Schneiders uses these tragic human stories to illustrate wider structural problems. There are some rays of hope. Schneiders spends a chapter (“Duncan vs Goliath”) on the wage theft scandal at Woolworths, where a Brisbane trolley operator named Duncan took one of the biggest companies to the Fair Work Commission over underpayments – and won. Scandalously, the Shop, Distributive and Allied Employees Association, one of Australia’s most powerful unions, had rubber-stamped enterprise agreements that left workers at major supermarket chains and fast-food outlets significantly worse off. Woolworths was just the beginning, with total underpayments across SDA-covered workplaces totalling more than $1 billion.

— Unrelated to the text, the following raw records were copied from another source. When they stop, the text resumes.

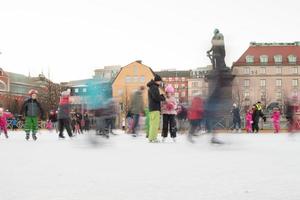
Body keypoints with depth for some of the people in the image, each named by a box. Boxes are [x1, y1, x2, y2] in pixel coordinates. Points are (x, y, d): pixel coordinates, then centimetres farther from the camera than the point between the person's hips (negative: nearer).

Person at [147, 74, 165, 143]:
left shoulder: (151, 87, 21)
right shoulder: (154, 87, -12)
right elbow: (156, 97, -21)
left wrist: (161, 95, 9)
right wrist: (163, 98, -4)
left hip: (152, 108, 10)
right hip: (155, 108, -10)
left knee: (152, 124, 12)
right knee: (155, 123, -11)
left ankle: (151, 138, 14)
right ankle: (152, 138, -13)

But more often, overcoming these injustices can be impossible for individual workers, often in a precarious migration situation, fighting ASX-listed companies or private equity firms headquartered in offshore tax havens. Except in the rare circumstances when the Fair Work Ombudsman takes an interest or Schneiders is on the case, workers are left alone to fight their battles through an inaccessible legal system. Hard Labour concludes by considering solutions. “None of this will be easy,” Schneiders admits, as he canvasses law reform, more robust regulatory authorities and a resurgence in grassroots organising. He highlights the good work being done by the Retail and Fast Food Workers Union, established as an alternative to the SDA. If there is one criticism of Hard Labour, it would be that this section is underdone – there is more to be said about the changes needed to address the rampant exploitation Schneiders so powerfully chronicles.
But that is a minor quibble over what is otherwise a remarkable work based on a decade of remarkable reporting. It is a damning book that exposes the toothlessness of our industrial relations system and the impunity with which multinational corporations exploit vulnerable workers. And it is a cry for action, for reform and change that might see Australia buck the global trend of increasing inequality.
For those who believe in a fairer Australia, Schneiders has done a great service. Hard Labour should be required reading for all those in positions of power. “It is a monumental task to rebuild the power of workers, to create democracy at work, to establish a more equal society, and to change society from below,” he writes. “But there is no alternative unless we want to live in a society of rising precarity, insecurity and inequality.”